GBP/CAD Exchange Rate Rangebound after Emergency BoE Rate Decision
The Pound Canadian Dollar (GBP/CAD) exchange rate held steady this morning, with the pairing currently trading around CA$1.774.
The Bank of England (BoE) announced an emergency rate cut from 0.75% to 0.25% amid rising fears over the coronavirus’s effect on the British economy.
Kallum Pickering, Senior Economist at Berenberg Bank, commented on the interest rate cut and the upcoming Spring Budget announcement this afternoon:
‘That the BoE chose to announce its stimulus on the same day as the budget is telling. Policymakers are clearly concerned about the risks ahead. The joint action reflects the intention to send a big message that policymakers are prepared to take aggressive and pre-emptive steps to support the economy.’
Sterling traders are bracing for Chancellor Rishi Sunak’s announcement of the Budget for the next five years. Any signs that this could boost the British economy amid rising fears over Covid-19 would benefit the GBP/CAD exchange rate today.
After today’s release of January’s UK growth report, which showed that the economy had stagnated at 0% at the beginning of 2020, Sterling traders are cautious as the economic outlook remains uncertain.
Rob Kent-Smith, the Head of GDP at the Office for National Statistics (ONS), commented:
‘The economy continued to show no growth overall in the latest three months. Growth in construction, driven by housebuilding, offset yet another decline in manufacturing, particularly the drinks, cars and machinery industries.’
‘The dominant services sector also showed no growth in the latest three months with falls in retail and telecoms balanced by strength in rentals, employment and education.’

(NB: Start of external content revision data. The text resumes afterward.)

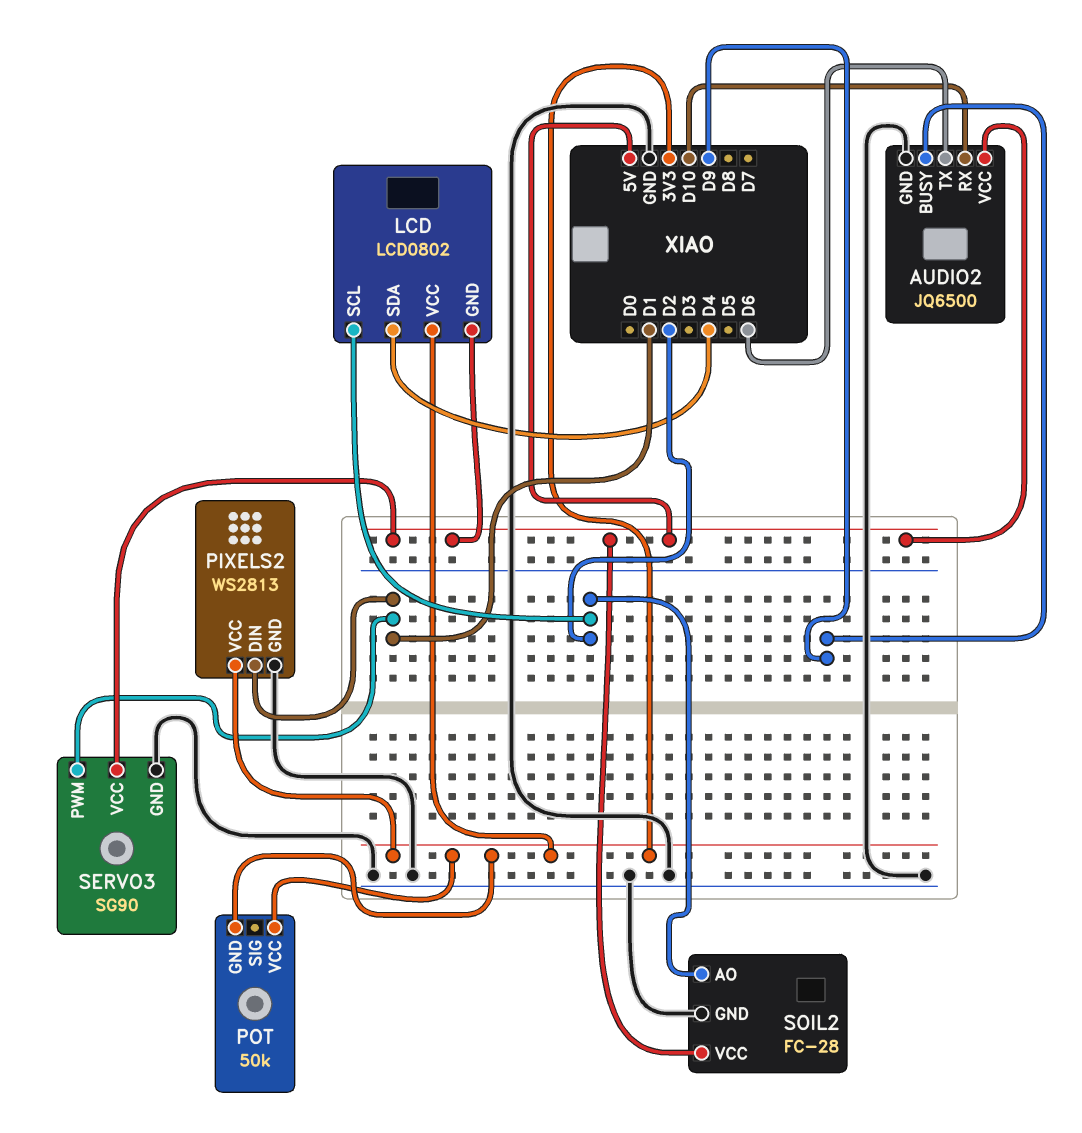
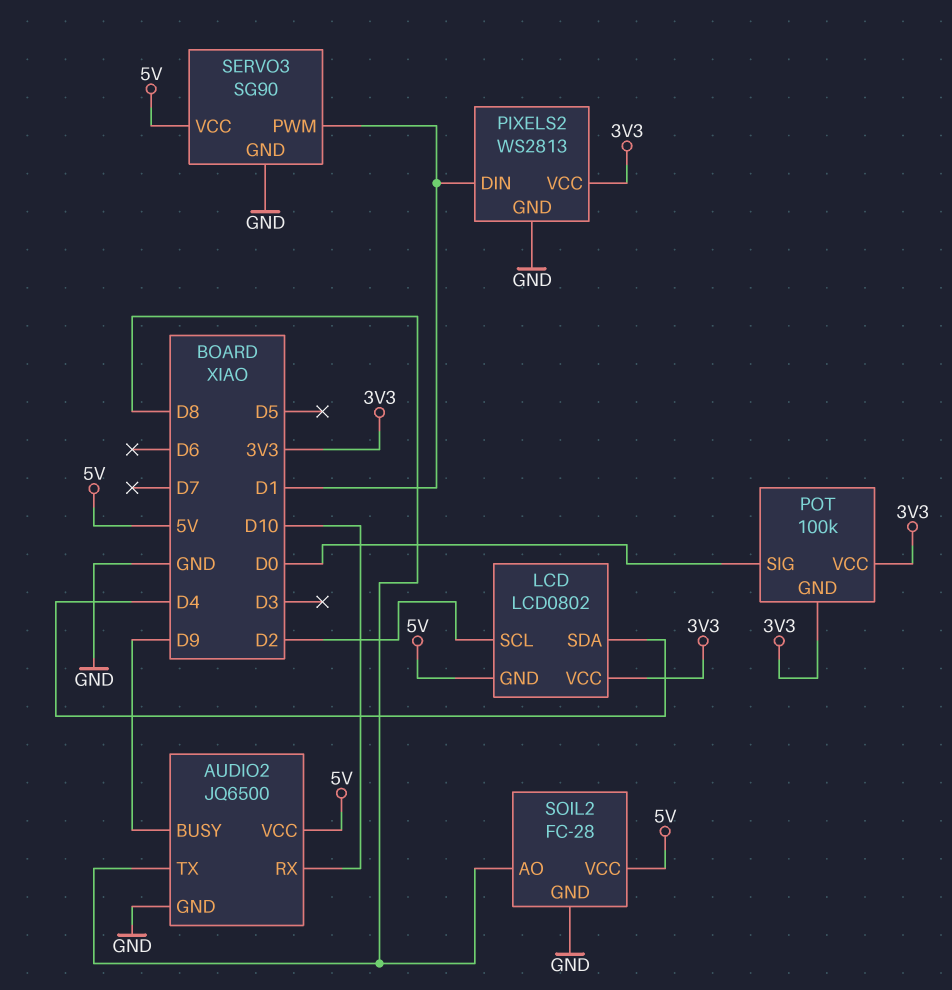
AUDIO2 pin TX: D6 -> D8
POT: 50k -> 100k
POT pin SIG: none -> D0
SOIL2 pin AO: D2 -> D8

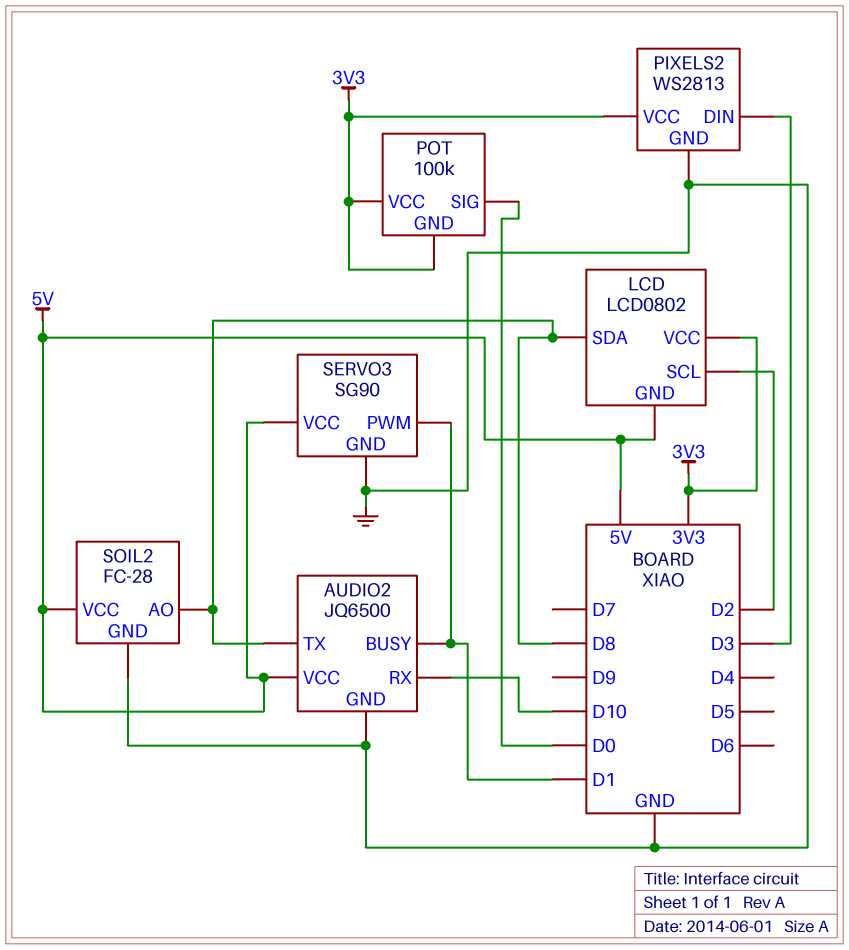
AUDIO2 pin BUSY: D9 -> D1
LCD pin SDA: D4 -> D8
PIXELS2 pin DIN: D1 -> D3

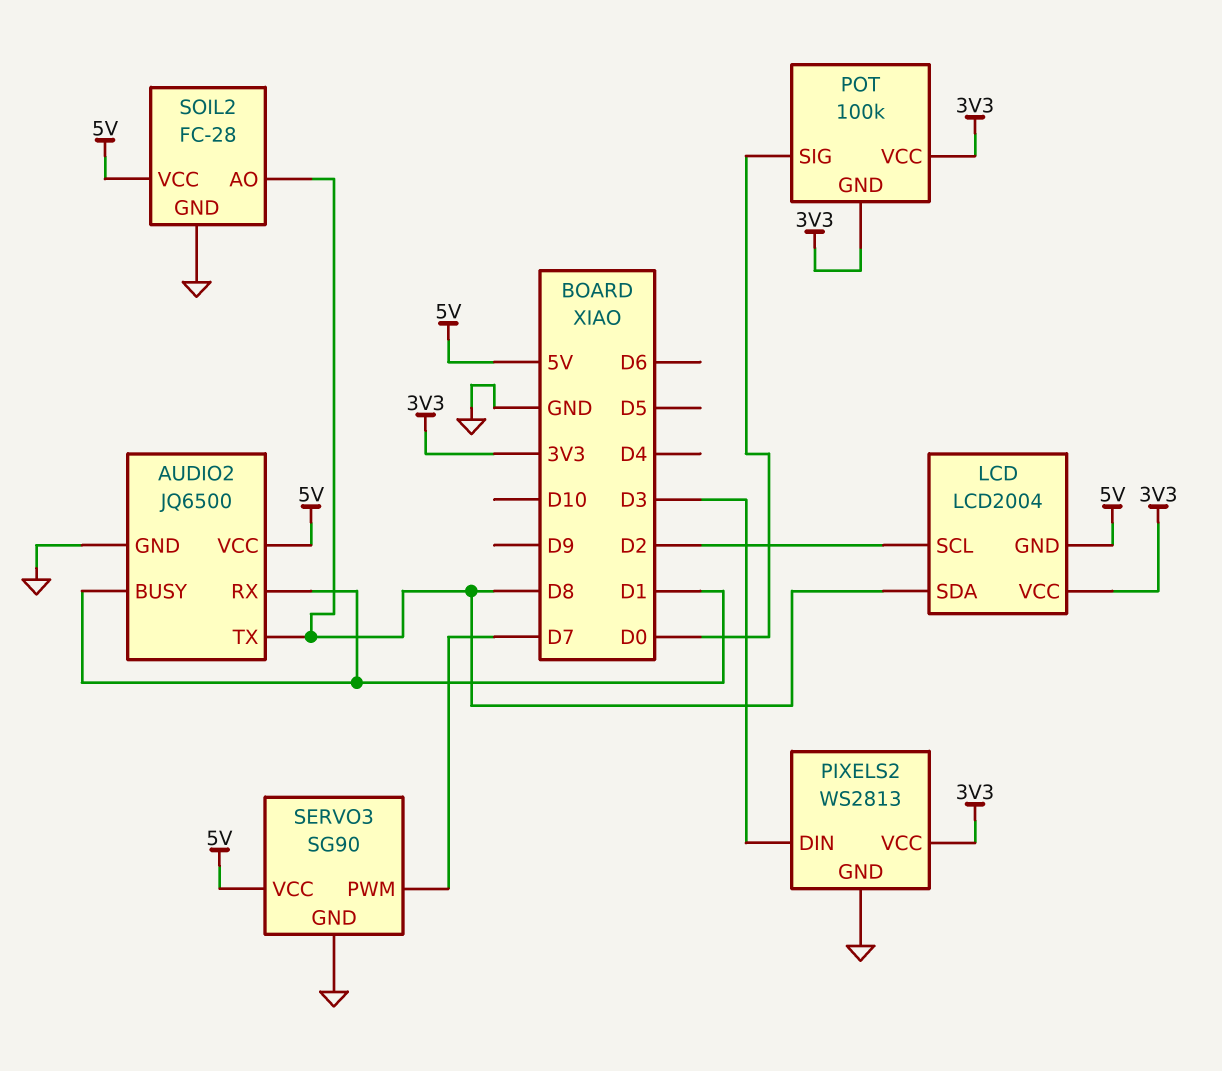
AUDIO2 pin RX: D10 -> D1
LCD: LCD0802 -> LCD2004
SERVO3 pin PWM: D1 -> D7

Canadian Dollar (CAD) Struggles on Collapsing Oil Prices
The Canadian Dollar (CAD) steadied against many of its peers today after the rally in oil has failed to boost market confidence in the risk-sensitive ‘Loonie’.
Jordan Rochester, an analyst at Nomura, commented:
‘We think lower oil prices could persist, resulting in an enduring negative effect on Canada’s economy and capital flows. The pernicious combination of a notable fall in global demand via the COVID-19 outbreak and collapse in oil prices presents a key risk to oil-exporting nations such as Canada’
With Canada being the world’s fourth-largest producer and exporter of oil, shrinking oil prices are leaving CAD investors feeling pessimistic about the Canadian economy going forward into the year.
As a result, Canadian Dollar traders are now expecting an additional rate cut from the Bank of Canada (BoC) as the global coronavirus outbreak continues to weigh both on the global economy and oil prices.
GBP/CAD Outlook: Could the ‘Loonie’ Sink on an Oil Price Slump?
Canadian Dollar (CAD) will remain sensitive to oil prices over the course of this week. Any further signs of Covid-19 hitting the global economy and weakening prices of Canada’s largest import and export would provide CAD-negative.
The GBP/CAD exchange rate could edge higher this week if the Spring Budget provides hope for the British economy.